³ NYU Langone Medical Center, Department of Neurology, New York, NY 10016, United States of America.
⁴ Zeenat Qureshi Stroke Institutes and Department of Neurology, University of Missouri, Columbia, MO 65201, United States of America.
⁵ Warren Alpert Medical School of Brown University, Department of Neurology, Providence, RI 02903, United States of America.
⁶ NYU Langone Medical Center, Department of Neurology, New York, NY 10016, United States of America; NYU Langone Medical Center, Department of Neurosurgery, New York, NY 10016, United States of America.

PMID: 38749281
DOI: 10.1016/j.jns.2024.123048

Abstract

Introduction: Hematoma expansion (HE) in patients with intracerebral hemorrhage (ICH) is a key predictor of poor prognosis and potentially amenable to treatment. This study aimed to build a classification model to predict HE in patients with ICH using deep learning algorithms without using advanced radiological features.

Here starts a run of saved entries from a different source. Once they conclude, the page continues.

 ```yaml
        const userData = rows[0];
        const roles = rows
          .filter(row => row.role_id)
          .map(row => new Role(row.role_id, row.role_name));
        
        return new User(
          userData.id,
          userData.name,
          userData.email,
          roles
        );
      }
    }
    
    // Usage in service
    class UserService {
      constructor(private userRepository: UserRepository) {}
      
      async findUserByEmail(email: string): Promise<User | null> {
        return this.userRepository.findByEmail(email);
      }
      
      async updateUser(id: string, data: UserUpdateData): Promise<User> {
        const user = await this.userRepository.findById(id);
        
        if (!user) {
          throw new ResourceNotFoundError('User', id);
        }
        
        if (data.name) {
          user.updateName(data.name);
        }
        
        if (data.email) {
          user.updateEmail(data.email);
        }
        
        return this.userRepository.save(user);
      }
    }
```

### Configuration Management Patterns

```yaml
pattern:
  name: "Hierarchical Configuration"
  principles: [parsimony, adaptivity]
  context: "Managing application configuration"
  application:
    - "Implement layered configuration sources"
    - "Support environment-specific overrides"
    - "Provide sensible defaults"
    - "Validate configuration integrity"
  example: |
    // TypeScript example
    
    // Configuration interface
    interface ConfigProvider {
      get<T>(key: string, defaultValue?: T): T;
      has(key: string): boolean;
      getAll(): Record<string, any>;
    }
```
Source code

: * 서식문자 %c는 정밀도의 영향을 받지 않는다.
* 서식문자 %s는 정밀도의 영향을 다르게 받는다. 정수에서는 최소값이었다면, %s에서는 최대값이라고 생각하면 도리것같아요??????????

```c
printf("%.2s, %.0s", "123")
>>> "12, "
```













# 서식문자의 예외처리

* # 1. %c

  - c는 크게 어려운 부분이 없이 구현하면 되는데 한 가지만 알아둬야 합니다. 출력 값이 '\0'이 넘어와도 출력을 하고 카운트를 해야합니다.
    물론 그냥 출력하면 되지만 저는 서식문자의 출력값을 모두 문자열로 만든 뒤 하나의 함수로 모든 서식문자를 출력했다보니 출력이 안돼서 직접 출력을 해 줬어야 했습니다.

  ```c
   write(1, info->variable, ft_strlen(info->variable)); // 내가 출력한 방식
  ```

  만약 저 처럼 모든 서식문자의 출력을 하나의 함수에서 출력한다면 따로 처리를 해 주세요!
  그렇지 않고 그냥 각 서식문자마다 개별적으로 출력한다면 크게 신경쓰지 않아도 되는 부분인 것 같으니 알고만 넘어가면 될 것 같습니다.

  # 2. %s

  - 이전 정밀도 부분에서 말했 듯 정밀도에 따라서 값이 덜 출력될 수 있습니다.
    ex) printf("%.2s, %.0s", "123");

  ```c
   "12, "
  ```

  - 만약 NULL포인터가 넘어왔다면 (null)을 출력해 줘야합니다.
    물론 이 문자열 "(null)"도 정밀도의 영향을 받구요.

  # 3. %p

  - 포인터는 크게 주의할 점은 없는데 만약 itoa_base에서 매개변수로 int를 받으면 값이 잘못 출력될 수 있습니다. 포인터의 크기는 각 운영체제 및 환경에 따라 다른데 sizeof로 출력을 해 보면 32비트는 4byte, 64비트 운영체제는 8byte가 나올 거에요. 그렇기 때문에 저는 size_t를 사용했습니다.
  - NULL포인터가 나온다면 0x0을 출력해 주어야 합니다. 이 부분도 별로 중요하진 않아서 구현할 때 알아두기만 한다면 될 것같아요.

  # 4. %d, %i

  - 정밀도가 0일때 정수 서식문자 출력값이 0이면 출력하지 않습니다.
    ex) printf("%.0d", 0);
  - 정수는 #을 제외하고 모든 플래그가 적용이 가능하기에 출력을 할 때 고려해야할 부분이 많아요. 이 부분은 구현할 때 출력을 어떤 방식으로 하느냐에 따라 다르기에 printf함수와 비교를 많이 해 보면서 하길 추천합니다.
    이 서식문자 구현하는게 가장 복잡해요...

Methods: Data from the ATACH-2 trial (Antihypertensive Treatment of Acute Cerebral Hemorrhage) was utilized. Variables included in the models were chosen as per literature consensus on salient variables associated with HE. HE was defined as increase in either >33% or 6 mL in hematoma volume in the first 24 h. Multiple machine learning algorithms were employed using iterative feature selection and outcome balancing methods. 70% of patients were used for training and 30% for internal validation. We compared the ML models to a logistic regression model and calculated AUC, accuracy, sensitivity and specificity for the internal validation models respective models.

Results: Among 1000 patients included in the ATACH-2 trial, 924 had the complete parameters which were included in the analytical cohort. The median [interquartile range (IQR)] initial hematoma volume was 9.93.mm³ [5.03-18.17] and 25.2% had HE. The best performing model across all feature selection groups and sampling cohorts was using an artificial neural network (ANN) for HE in the testing cohort with AUC 0.702 [95% CI, 0.631-0.774] with 8 hidden layer nodes The traditional logistic regression yielded AUC 0.658 [95% CI, 0.641-0.675]. All other models performed with less accuracy and lower AUC. Initial hematoma volume, time to initial CT head, and initial SBP emerged as most relevant variables across all best performing models.

Conclusion: We developed multiple ML algorithms to predict HE with the ANN classifying the best without advanced radiographic features, although the AUC was only modestly better than other models. A larger, more heterogenous dataset is needed to further build and better generalize the models.

Keywords: Hematoma expansion; Intracerebral hemorrhage; Machine learning.